*Source extract*.
——

Analyzing interstellar reddening and calculating synthetic photometry¶

Authors¶

Kristen Larson, Lia Corrales, Stephanie T. Douglas, Kelle Cruz

Input from Emir Karamehmetoglu, Pey Lian Lim, Karl Gordon, Kevin Covey

Learning Goals¶

  • Investigate extinction curve shapes
  • Deredden spectral energy distributions and spectra
  • Calculate photometric extinction and reddening
  • Calculate synthetic photometry for a dust-reddened star by combining dust_extinction and synphot
  • Convert from frequency to wavelength with astropy.unit equivalencies
  • Unit support for plotting with astropy.visualization

Keywords¶

dust extinction, synphot, astroquery, units, photometry, extinction, physics, observational astronomy

Companion Content¶

  • Bessell & Murphy (2012)

Summary¶

In this tutorial, we will look at some extinction curves from the literature, use one of those curves to deredden an observed spectrum, and practice invoking a background source flux in order to calculate magnitudes from an extinction model.

The primary libraries we'll be using are dust_extinction and synphot, which are Astropy affiliated packages.

——

*Available data*.
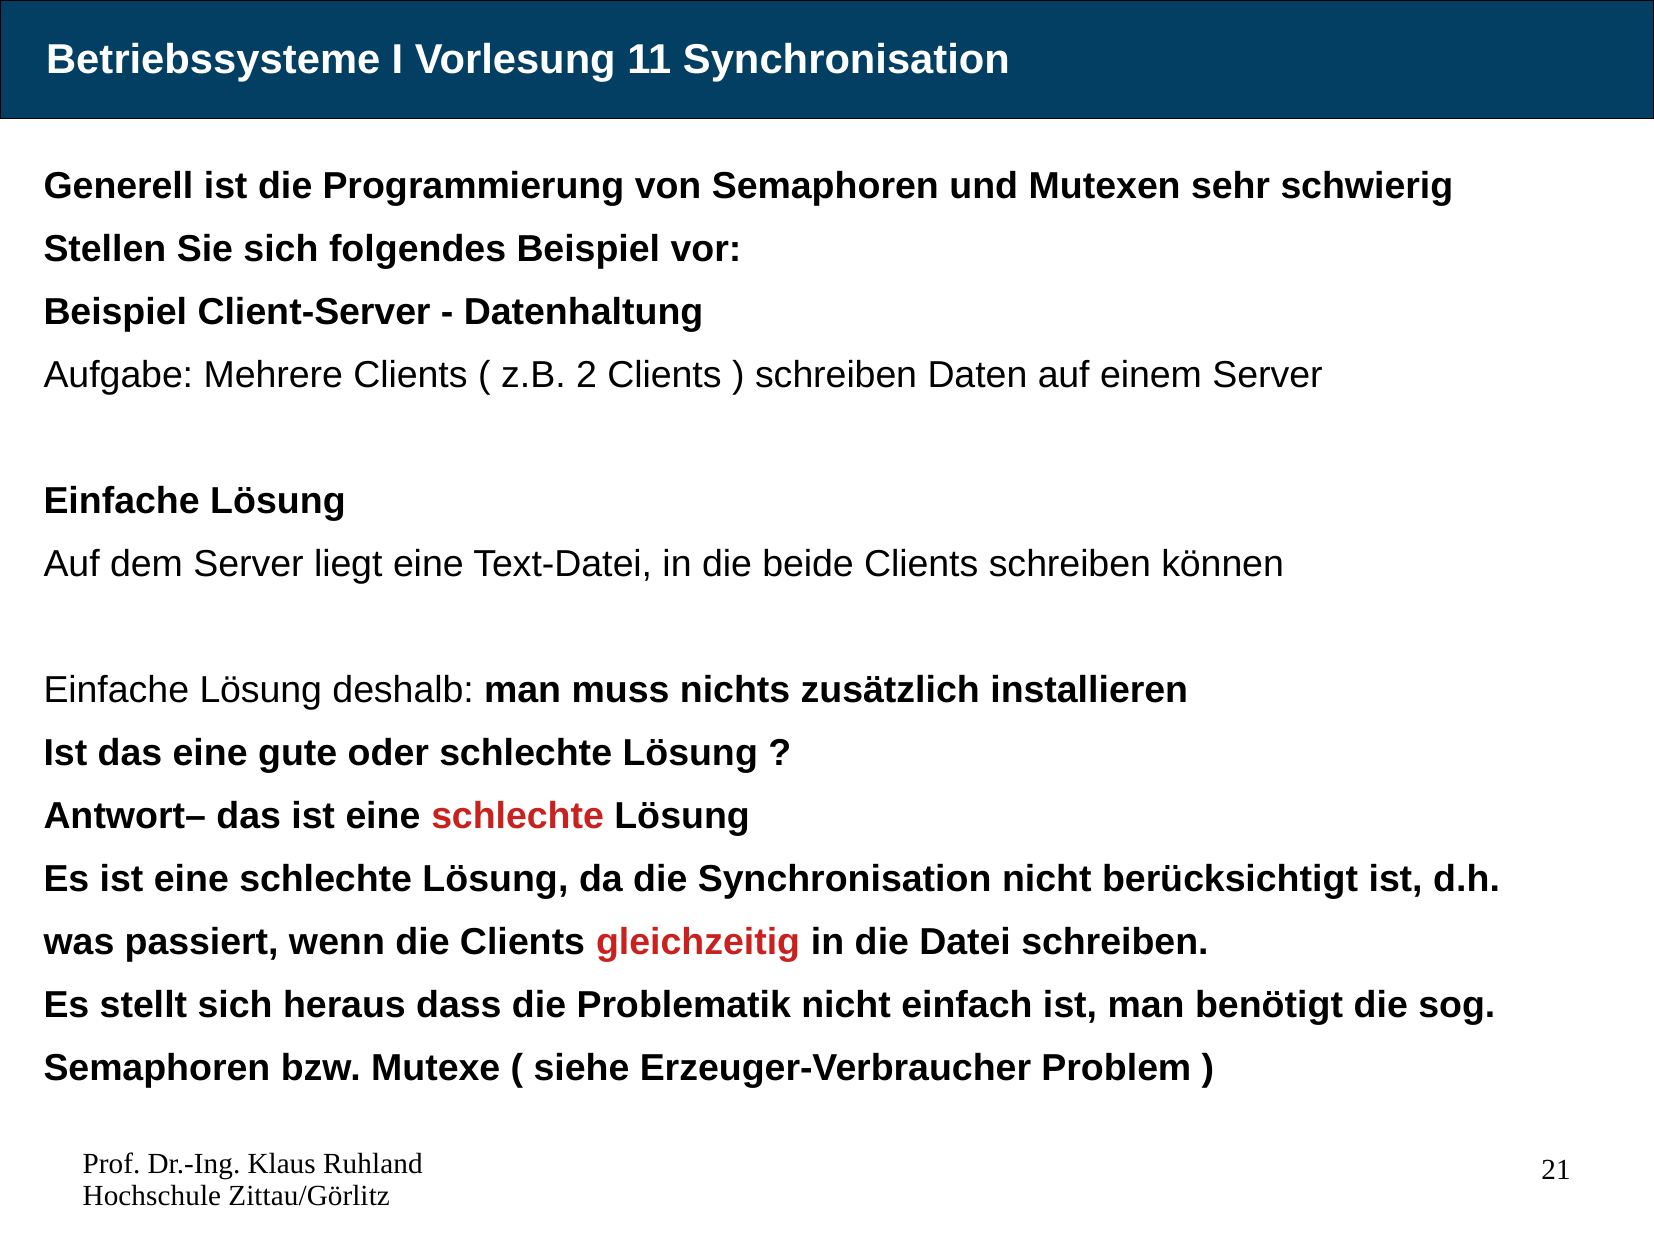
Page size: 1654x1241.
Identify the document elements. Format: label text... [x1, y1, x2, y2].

text_box Generell ist die Programmierung von Semaphoren und Mutexen sehr schwierig Stellen Sie sich folgendes Beispiel vor: Beispiel Client-Server - Datenhaltung Aufgabe: Mehrere Clients ( z.B. 2 Clients ) schreiben Daten auf einem Server Einfache Lösung Auf dem Server liegt eine Text-Datei, in die beide Clients schreiben können Einfache Lösung deshalb: man muss nichts zusätzlich installieren Ist das eine gute oder schlechte Lösung ? Antwort– das ist eine schlechte Lösung Es ist eine schlechte Lösung, da die Synchronisation nicht berücksichtigt ist, d.h. was passiert, wenn die Clients gleichzeitig in die Datei schreiben. Es stellt sich heraus dass die Problematik nicht einfach ist, man benötigt die sog. Semaphoren bzw. Mutexe ( siehe Erzeuger-Verbraucher Problem ) [28, 136, 1565, 1213]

——

*Goals*.
• 1. Please answer these from the extinction tutorial:
(a) What publication is listed as companion content?
(b) Which two libraries does the summary name as the primary ones?
(c) Which astropy module does a learning goal name for unit support in plotting?
• 2. Resume the extinction tutorial after its last sentence and keep writing it.
You can set aside the material for this work.

*Task answers*.
• 1.
(a) Bessell & Murphy (2012)
(b) dust_extinction and synphot
(c) astropy.visualization

• 2.
We recommend installing the two packages in this fashion:

pip install synphot
pip install dust_extinction

This tutorial requires v0.7 or later of dust_extinction. To ensure that all commands work properly, make sure you have the correct version installed. If you have v0.6 or earlier installed, run the following command to upgrade

pip install dust_extinction --upgrade
In [1]:
import pathlib

import matplotlib.pyplot as plt
%matplotlib inline

import numpy as np
import astropy.units as u
from astropy.table import Table
from dust_extinction.parameter_averages import CCM89, F99
from synphot import units, config
from synphot import SourceSpectrum,SpectralElement,Observation,ExtinctionModel1D
from synphot.models import BlackBodyNorm1D
from synphot.spectrum import BaseUnitlessSpectrum
from synphot.reddening import ExtinctionCurve
from astroquery.simbad import Simbad
from astroquery.mast import Observations
import astropy.visualization

Introduction¶

Dust in the interstellar medium (ISM) extinguishes background starlight. The wavelength dependence of the extinction is such that short-wavelength light is extinguished more than long-wavelength light, and we call this effect reddening.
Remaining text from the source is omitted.